Copy out each line below that has the word "through" in it.

## Records for the task
---*---

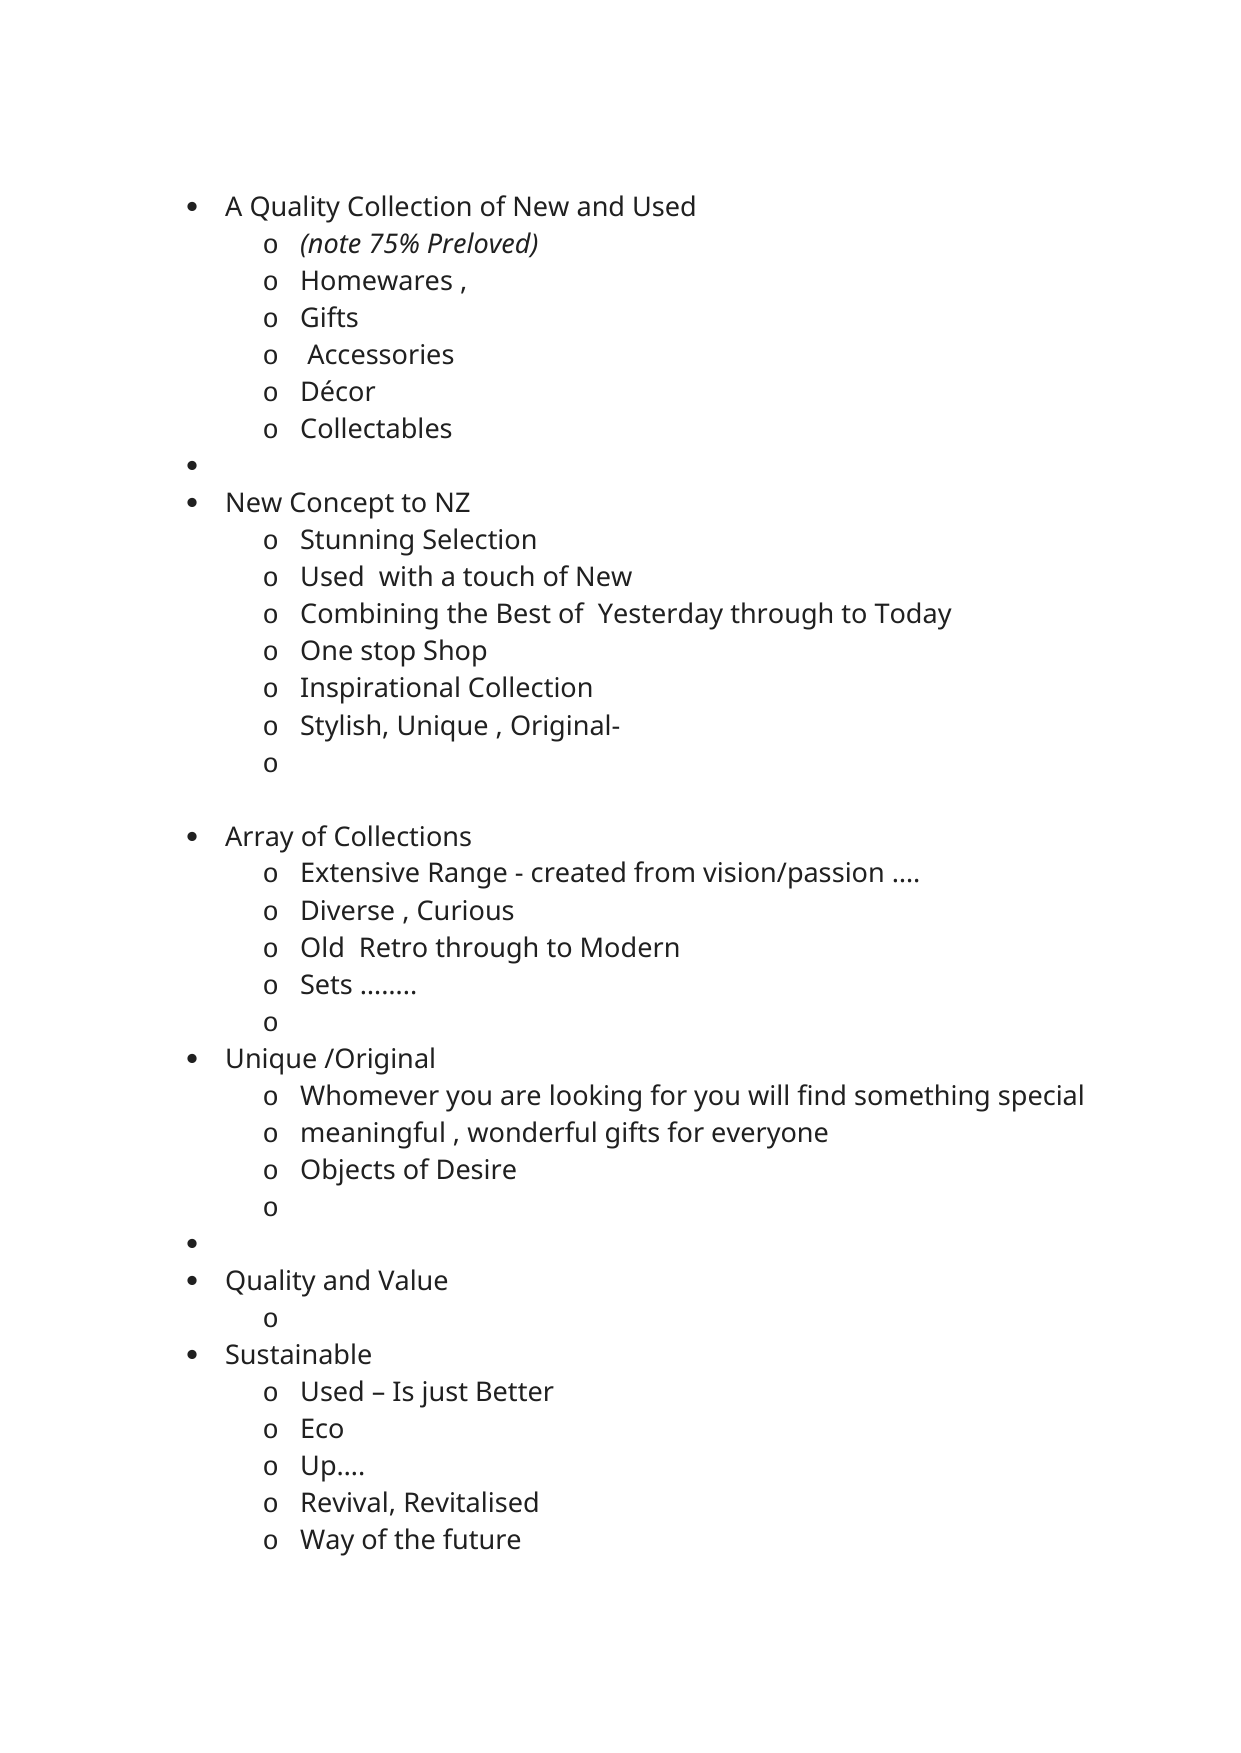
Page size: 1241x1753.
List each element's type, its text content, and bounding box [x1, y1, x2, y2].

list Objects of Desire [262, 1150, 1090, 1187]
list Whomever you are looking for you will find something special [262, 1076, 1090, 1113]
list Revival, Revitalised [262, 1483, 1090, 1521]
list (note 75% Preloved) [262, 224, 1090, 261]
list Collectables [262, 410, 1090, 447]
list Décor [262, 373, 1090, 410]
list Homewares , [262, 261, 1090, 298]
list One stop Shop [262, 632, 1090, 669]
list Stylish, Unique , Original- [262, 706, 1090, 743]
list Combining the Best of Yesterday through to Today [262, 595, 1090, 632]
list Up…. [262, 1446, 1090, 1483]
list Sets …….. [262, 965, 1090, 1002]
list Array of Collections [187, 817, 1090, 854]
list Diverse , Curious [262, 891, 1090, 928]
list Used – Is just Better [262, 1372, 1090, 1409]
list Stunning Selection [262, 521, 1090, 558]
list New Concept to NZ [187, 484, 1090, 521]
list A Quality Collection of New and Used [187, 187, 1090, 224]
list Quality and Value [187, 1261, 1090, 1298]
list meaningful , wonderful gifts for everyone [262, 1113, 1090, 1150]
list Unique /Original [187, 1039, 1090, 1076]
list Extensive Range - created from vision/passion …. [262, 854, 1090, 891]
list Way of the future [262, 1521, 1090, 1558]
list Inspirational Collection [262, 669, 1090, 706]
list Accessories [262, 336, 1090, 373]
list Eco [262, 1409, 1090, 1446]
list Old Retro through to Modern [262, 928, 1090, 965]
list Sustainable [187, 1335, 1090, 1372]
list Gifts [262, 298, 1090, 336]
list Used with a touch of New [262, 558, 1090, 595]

---*---

## Answer area
list Combining the Best of Yesterday through to Today [262, 595, 1090, 632]
list Old Retro through to Modern [262, 928, 1090, 965]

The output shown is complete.